DataChat: Prototyping a Conversational Agent for Dataset Search and Visualization

Lizhou Fan,Sara Lafia,Lingyao Li,Fangyuan Yang,Libby Hemphill
2023-05-27
Abstract:Data users need relevant context and research expertise to effectively search for and identify relevant datasets. Leading data providers, such as the Inter-university Consortium for Political and Social Research (ICPSR), offer standardized metadata and search tools to support data search. Metadata standards emphasize the machine-readability of data and its documentation. There are opportunities to enhance dataset search by improving users' ability to learn about, and make sense of, information about data. Prior research has shown that context and expertise are two main barriers users face in effectively searching for, evaluating, and deciding whether to reuse data. In this paper, we propose a novel chatbot-based search system, DataChat, that leverages a graph database and a large language model to provide novel ways for users to interact with and search for research data. DataChat complements data archives' and institutional repositories' ongoing efforts to curate, preserve, and share research data for reuse by making it easier for users to explore and learn about available research data.

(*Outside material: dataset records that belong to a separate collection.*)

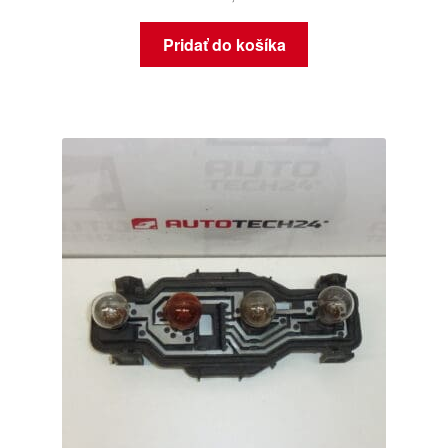
Pridať do košíka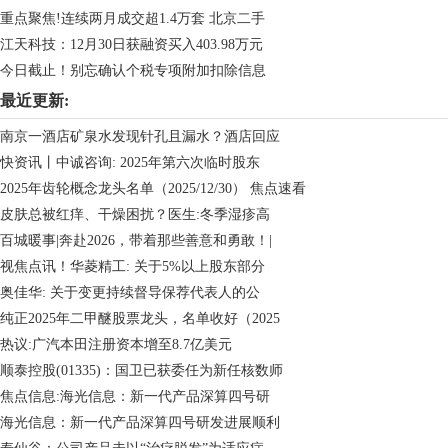
重点聚焦!连续两月成交超1.4万套 北京二手
江天科技：12月30日获融资买入403.98万元
今日截止！别忘确认个税专项附加扣除信息
最近更新:
南京一酒店矿泉水发现针孔且漏水？酒店回应
快资讯丨中诚咨询: 2025年第六次临时股东
2025年齿轮概念龙头名单（2025/12/30） 焦点速看
皮肤总被红痒、干燥困扰？医生:冬季湿疹高
百城暖事|奔赴2026，带着那些善意和勇敢！|
视焦点讯！华菱精工: 关于5%以上股东部分
奥佳华: 关于变更持续督导保荐代表人的公
纯正2025年二甲醚股票龙头，名单收好（2025
热议:广汽本田注册资本增至8.7亿美元
顺泰控股(01335)：国卫已获委任为新任核数师
焦点信息:海光信息：新一代产品深算四号研
海光信息：新一代产品深算四号研发进展顺利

Information Retrieval,Human-Computer Interaction
What problem does this paper attempt to address?
The problem that this paper attempts to solve is how to enhance users' ability in searching and understanding research data sets through a chatbot - based system (DataChat), by using the Scholarly Knowledge Graph (SKG) and Large Language Model (LLM). Specifically, the paper focuses on: 1. **Improving the connectivity of data set search**: By constructing a knowledge graph, the relationships between data sets are made more explicit, helping users better understand and utilize these relationships. 2. **Enhancing search efficiency**: Using natural language processing techniques, users can obtain complex data set information through simple natural language queries, reducing users' learning costs and technical barriers. 3. **Increasing data visibility**: By presenting the relationships between data sets through a graphical interface, it helps users understand the structure and associations of data sets more intuitively. 4. **Strengthening interactivity**: Provide an interactive user interface that allows users to explore and manipulate data set information according to their own needs. The paper mentions that although existing data search tools provide standardized metadata and search functions, users' background knowledge and expertise are still the main obstacles to effective search and evaluation of data sets. DataChat aims to improve this situation through the above - mentioned methods, making the search and reuse of data sets more efficient and user - friendly.